## [BRIEF A]
In the records, from the start up to and including the line with "ฟิสิกส์โอลิมปิกระดับชาติ (TPhO)", swap "แชร์" for "Share" and give those lines again with nothing else changed. Leave the pictures out.
## [BRIEF B]
Extend the notebook that analyzes the 2021 Kaggle survey, continuing after its last line.

## [GIVEN TEXT]
* * * * * * *

In [None]:
import pandas as pd
import matplotlib.pyplot as plt
import plotly.express as px
import plotly.graph_objects as go
import numpy as np
import seaborn as sns
import os

In [None]:
for dirname, _, filenames in os.walk('/kaggle/input'):
    for filename in filenames:
        print(os.path.join(dirname, filename))

In [None]:
pd.set_option('display.max_rows', 500)

In [None]:
df = pd.read_csv('/kaggle/input/kaggle-survey-2021/kaggle_survey_2021_responses.csv')

In [None]:
# remove the first row
df = df.iloc[1:, :]

In [None]:
# we're interested in age, degree, experience, role, country, and annual salary
columns = ['Q1', 'Q3', 'Q4', 'Q5', 'Q6', 'Q25']
df = df[columns]

# rename the columns to be more easier
df.columns = ['Age', 'Country', 'Degree', 'Role', 'Experience', 'Salary']

In [None]:
# let's create some  functions that creates some plots for categorical vars
def plot_hist(data, cat_var, title, ordinal=False, order=None, orientation='v', xtick_angle = None):
    if orientation == 'h':
        fig = px.histogram(data, y= cat_var, histnorm='percent') 
    else:
        fig = px.histogram(data, x= cat_var, histnorm='percent')
    fig.update_layout(title=title, 
                          font_family="San Serif",
                          titlefont={'size': 20},
                          showlegend=True,
                          legend=dict(
                              orientation=orientation,
                              y=1.0, 
                              yanchor="top", 
                              x=1.0, 
                              xanchor="right"
                          )                 
                         )
    if ordinal:
        fig.update_xaxes(categoryorder='array', categoryarray=order)
        
    if xtick_angle:
        fig.update_xaxes(tickangle = xtick_angle)    
    fig.update_traces(marker_color=None, marker_line_color='white',
                          marker_line_width=1.5, opacity=0.99)
    fig.show()

def plot_pie(data, cat_var, title):
    plt.figure(figsize=(50,20))
    fig = px.pie(data, cat_var,title=title, hole=0.6)
    fig.update_traces(textposition='inside', textinfo='percent+label')
    fig.update_layout(uniformtext_minsize=10, uniformtext_mode='hide')
    fig.show()    

In [None]:
# let's replace all 40+ people
to_replace = ['40-44', '45-49', '50-54', '55-59', '60-69', '70+']
df.Age = df.Age.replace(to_replace, '40+')
df.Age.unique()

In [None]:
# let's look at age dist
age_order = ['18-21', '22-24', '25-29', '30-34', '35-39', '40+']
plot_hist(df, 'Age', 'Age Distribution', ordinal=True, order=age_order)

* * * * * * *

## [DATA SECTION]
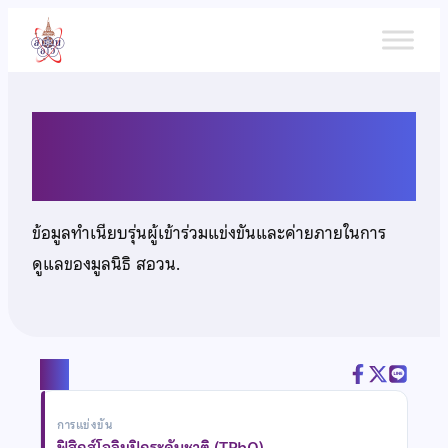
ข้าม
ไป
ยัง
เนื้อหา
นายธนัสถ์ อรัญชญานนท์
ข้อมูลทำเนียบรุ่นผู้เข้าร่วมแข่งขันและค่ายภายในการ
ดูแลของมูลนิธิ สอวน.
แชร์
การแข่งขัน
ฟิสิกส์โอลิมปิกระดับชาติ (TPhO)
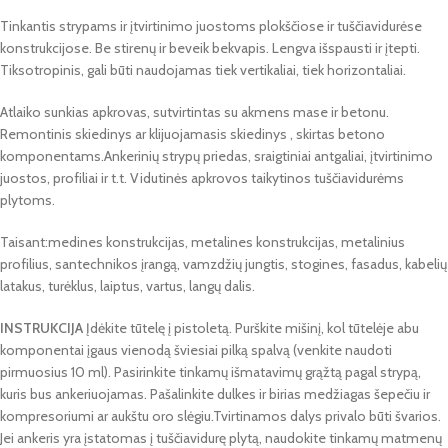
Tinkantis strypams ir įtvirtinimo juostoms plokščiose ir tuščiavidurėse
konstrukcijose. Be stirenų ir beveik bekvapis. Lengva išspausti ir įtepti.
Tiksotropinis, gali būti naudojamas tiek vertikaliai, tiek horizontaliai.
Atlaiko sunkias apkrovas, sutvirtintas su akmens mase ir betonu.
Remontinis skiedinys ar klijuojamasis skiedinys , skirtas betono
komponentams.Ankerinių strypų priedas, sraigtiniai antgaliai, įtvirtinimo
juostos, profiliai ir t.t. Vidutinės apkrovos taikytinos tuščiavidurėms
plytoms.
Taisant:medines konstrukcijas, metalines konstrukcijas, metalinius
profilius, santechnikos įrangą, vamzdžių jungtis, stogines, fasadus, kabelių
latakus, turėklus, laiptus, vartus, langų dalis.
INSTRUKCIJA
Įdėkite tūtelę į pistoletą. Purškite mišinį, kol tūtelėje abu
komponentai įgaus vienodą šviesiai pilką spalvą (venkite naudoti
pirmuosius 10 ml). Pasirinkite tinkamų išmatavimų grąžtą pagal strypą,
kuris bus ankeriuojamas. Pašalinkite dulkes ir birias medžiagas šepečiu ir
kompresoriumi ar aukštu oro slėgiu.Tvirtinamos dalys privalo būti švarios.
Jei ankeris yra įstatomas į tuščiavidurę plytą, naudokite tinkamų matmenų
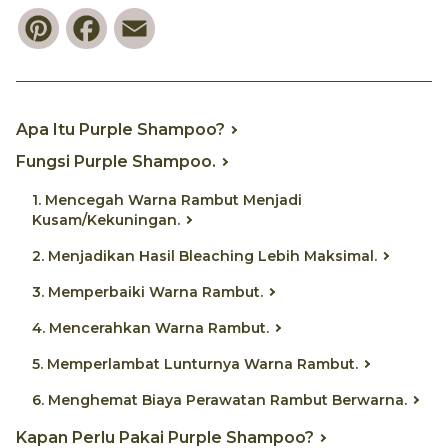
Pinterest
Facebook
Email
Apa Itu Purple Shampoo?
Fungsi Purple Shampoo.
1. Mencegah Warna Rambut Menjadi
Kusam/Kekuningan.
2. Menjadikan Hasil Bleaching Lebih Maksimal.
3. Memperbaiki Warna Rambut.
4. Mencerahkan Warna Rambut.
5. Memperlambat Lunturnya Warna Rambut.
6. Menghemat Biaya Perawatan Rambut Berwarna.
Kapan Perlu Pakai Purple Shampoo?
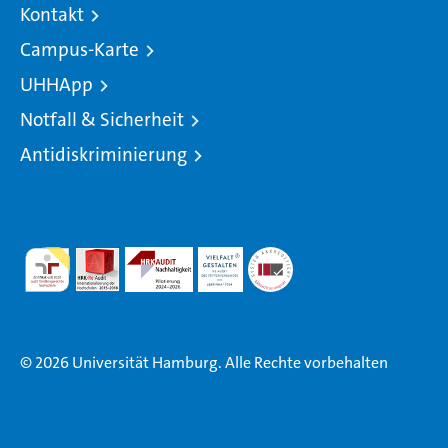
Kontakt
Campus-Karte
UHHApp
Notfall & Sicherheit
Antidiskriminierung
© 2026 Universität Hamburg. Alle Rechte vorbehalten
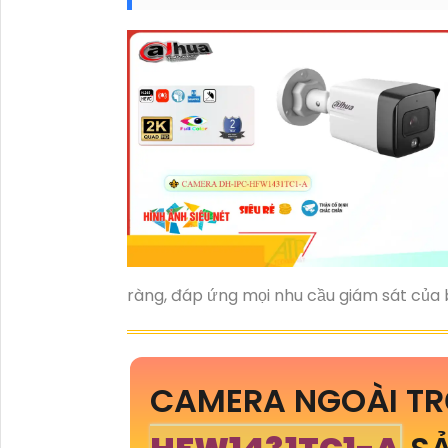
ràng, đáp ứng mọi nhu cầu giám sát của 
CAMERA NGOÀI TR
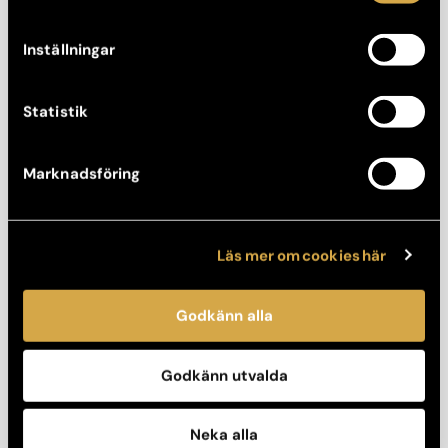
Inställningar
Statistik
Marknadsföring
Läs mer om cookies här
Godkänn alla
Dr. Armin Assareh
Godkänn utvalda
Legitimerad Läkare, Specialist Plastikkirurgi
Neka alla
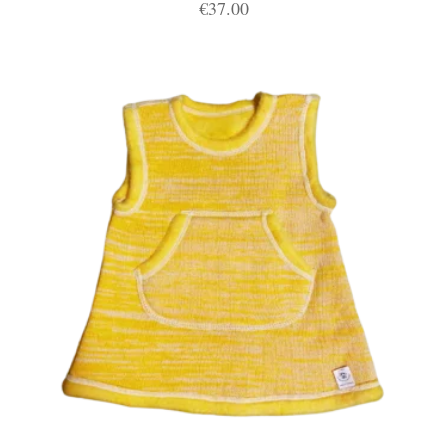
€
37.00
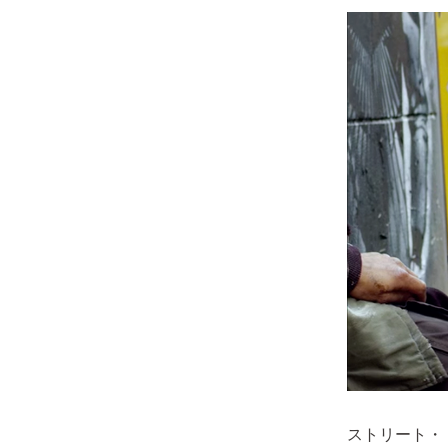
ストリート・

* * * * * * *

## [FINAL ANSWER A]
ข้าม
ไป
ยัง
เนื้อหา
นายธนัสถ์ อรัญชญานนท์
ข้อมูลทำเนียบรุ่นผู้เข้าร่วมแข่งขันและค่ายภายในการ
ดูแลของมูลนิธิ สอวน.
Share
การแข่งขัน
ฟิสิกส์โอลิมปิกระดับชาติ (TPhO)

## [FINAL ANSWER B]
In [None]:
# turrns out that there is a lot of young people (18-21) who are interested in DS and that could be a competition,
# since the younger people are more serious to learn than those who have learned and been working.
# It means that DS is a trending among young people and they might compete older ones

In [None]:
df.Degree

In [None]:
# let's look at degree dist
# let's first divide degrees into (below bachelor, bachelor, master, more than master)
df.Degree = df.Degree.replace(['Doctoral degree', 'Professional doctorate'], 'After Master')
df.Degree = df.Degree.replace(['No formal education past high school', 'Some college/university study without earning a bachelor’s degree', 'I prefer not to answer'], 'Before Bachelor')

df.Degree.unique()

In [None]:
degrees_order = ['Before Bachelor', 'Bachelor’s degree', 'Master’s degree', 'After Master']
plot_hist(df, 'Degree', 'Degree Distribution', ordinal=True, order=degrees_order)
plot_pie(df.dropna(subset = ['Degree']), 'Degree', 'Degree Distribution')

#### - 75% of people have Bachelor's or Master's degrees (or they intend to have it soon).
#### - no much people out of university or school.
#### - I know there are some people doesn't attend university and became very successful, 
#### - but this is not the case for the majority of them.

In [None]:
# let's look at Experience
df.Experience.unique()

In [None]:
# first let's make it more easier to work with
# will execlude those who never coding
df.Experience = df.Experience.replace('I have never written code', np.nan)

In [None]:
df.Experience.unique()

In [None]:
ex_order = ['< 1 years', '1-3 years', '3-5 years', '5-10 years', '10-20 years', '20+ years']
plot_hist(df.dropna(subset=['Experience']), 'Experience', 'Experience distribution', ordinal=True, order=ex_order)

In [None]:
# as we can see around 50% are juniors or mid-level (5 years max of coding)
# just around 7% with 20+ years of experience (40+ years old)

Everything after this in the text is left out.